Schreibe den Abschnitt des Textes über Zensur von „Als freiheitlicher Mensch“ bis „Mahlzeit woanders einzunehmen.“ neu und ersetze darin „Esstisch“ durch „Küchentisch“.

__Textauszug__
.....
Als freiheitlicher Mensch befürworte ich Zensur unter bestimmten Voraussetzungen. Das ist kein Kompromiss, sondern konsequent.

Im Umgang mit mir bestehen Regeln. Drei Beispiele:

  • An meinem Esstisch werden keine Fäkalwörter benützt. Wer gegen diese Regel verstösst, wird freundlich daran erinnert. Wer sie nicht einhalten will, ist aufgefordert, seine Mahlzeit woanders einzunehmen.
  • Auf meinem Grundstück muss den hier lebenden Menschen freundlich und mit Anstand begegnet werden. Wer sich nicht an die Regel halten will, muss mein Grundstück verlassen.
  • Auf meiner Website schätze ich kritische Kommentare zu meinen Texten. Hingegen toleriere ich keine persönlichen Angriffe. Entsprechende Kommentare gebe ich nicht frei.
.....
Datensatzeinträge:
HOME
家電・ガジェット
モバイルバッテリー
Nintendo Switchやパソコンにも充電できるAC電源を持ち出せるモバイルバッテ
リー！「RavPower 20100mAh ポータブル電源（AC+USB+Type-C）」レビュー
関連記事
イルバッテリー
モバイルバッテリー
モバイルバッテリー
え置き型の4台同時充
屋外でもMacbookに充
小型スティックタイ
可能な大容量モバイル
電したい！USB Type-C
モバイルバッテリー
.....
__Gelöste Aufgabe__
Als freiheitlicher Mensch befürworte ich Zensur unter bestimmten Voraussetzungen. Das ist kein Kompromiss, sondern konsequent.

Im Umgang mit mir bestehen Regeln. Drei Beispiele:

  • An meinem Küchentisch werden keine Fäkalwörter benützt. Wer gegen diese Regel verstösst, wird freundlich daran erinnert. Wer sie nicht einhalten will, ist aufgefordert, seine Mahlzeit woanders einzunehmen.